Caso Denise Pipitone, l’abominevole strumentalizzazione del dolore – Questa sera andrà in onda “Lasciali parlare” il programma della TV russa durante il quale verranno svelati i risultati degli esami del sangue di Olesya Rostova, la ventenne russa in cerca dei suoi genitori che ha dichiarato di essere stata rapita all’età di 4 anni. Ad attendere l’esito degli esami, Piera Maggio, madre di Denise Pipitone, la piccola scomparsa da Mazara del Vallo nel 2004, ma anche altre due mamme, ognuna delle quali naturalmente spera che quella ragazza sia la propria figlia scomparsa anni fa. Un circo mediatico costruito, senza pietà, sul dolore di queste persone.
Caso Denise Pipitone, speranze appese ad una discutibile regia televisiva
Nessuna certezza. Dopo 17 anni, durante i quali Piera Maggio non ha mai mollato (oltre ad un processo nei confronti della sorellastra di Denise e del suo fidanzato, accusati rispettivamente del rapimento e di favoreggiamento, accuse cadute entrambe in quanto assolta la donna e prescritto il reato nei confronti dell’uomo) ed innumerevoli segnalazioni, le speranze di ritrovare Denise sono ora appese ad una discutibile regia televisiva. In studio tre diverse storie, tre “candidate” a mamma. Una pena infinita. Come se il dolore di quelle donne non fosse abbastanza forte.
C’è chi si diverte a trovare le somiglianze tra la giovane russa e la madre di Denise.

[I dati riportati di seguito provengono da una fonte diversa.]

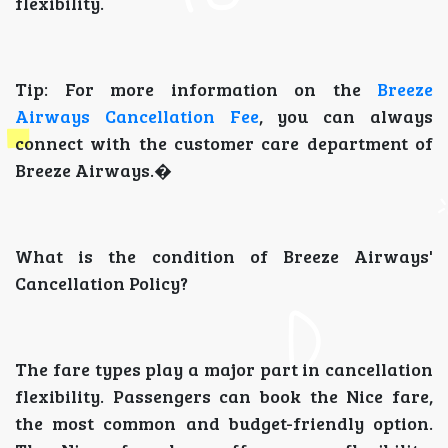
flexibility.
Tip: For more information on the
Breeze
Airways Cancellation Fee
, you can always
connect with the customer care department of
Breeze Airways.�
What is the condition of Breeze Airways'
Cancellation Policy?
The fare types play a major part in cancellation
flexibility. Passengers can book the Nice fare,
the most common and budget-friendly option.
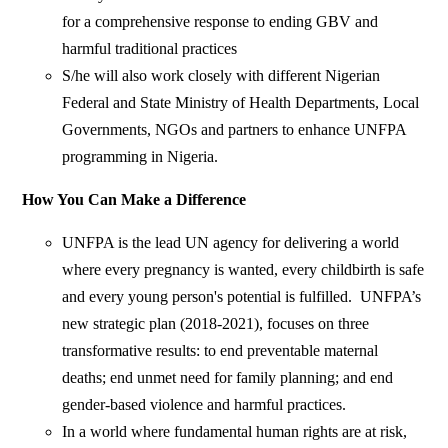
for a comprehensive response to ending GBV and
harmful traditional practices
S/he will also work closely with different Nigerian
Federal and State Ministry of Health Departments, Local
Governments, NGOs and partners to enhance UNFPA
programming in Nigeria.
How You Can Make a Difference
UNFPA is the lead UN agency for delivering a world
where every pregnancy is wanted, every childbirth is safe
and every young person's potential is fulfilled. UNFPA’s
new strategic plan (2018-2021), focuses on three
transformative results: to end preventable maternal
deaths; end unmet need for family planning; and end
gender-based violence and harmful practices.
In a world where fundamental human rights are at risk,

Il padiglione auricolare, la voglia sulla pancia, le prove di invecchiamento, ma nessuno fa la radiografia del cuore di quelle donne che stasera riceveranno l’ennesima delusione (tre mamme e una sola figlia, magari di nessuna di esse). Si sarebbe potuto fare tutto in maniera riservata: chiedere il gruppo sanguigno della ragazza e poi prendere il Dna della ragazza russa, ma questa è un’altra storia!
Dolore vestito di lustrini e paillettes
Spettacolarizzare il dolore, un metodo macabro di fare audience sul dolore degli altri. Pubblico, opinionisti, testimonianze, magari discordanti per creare un maggiore alone di mistero. Una bulimia di informazione che senza alcun pudore, scavalca e profana il dolore reale, vestendolo di lustrini e paillettes. Il mondo digitale ha certamente mutato il modo di fare informazione, ma quella del programma russo non è informazione. E’ disumanità.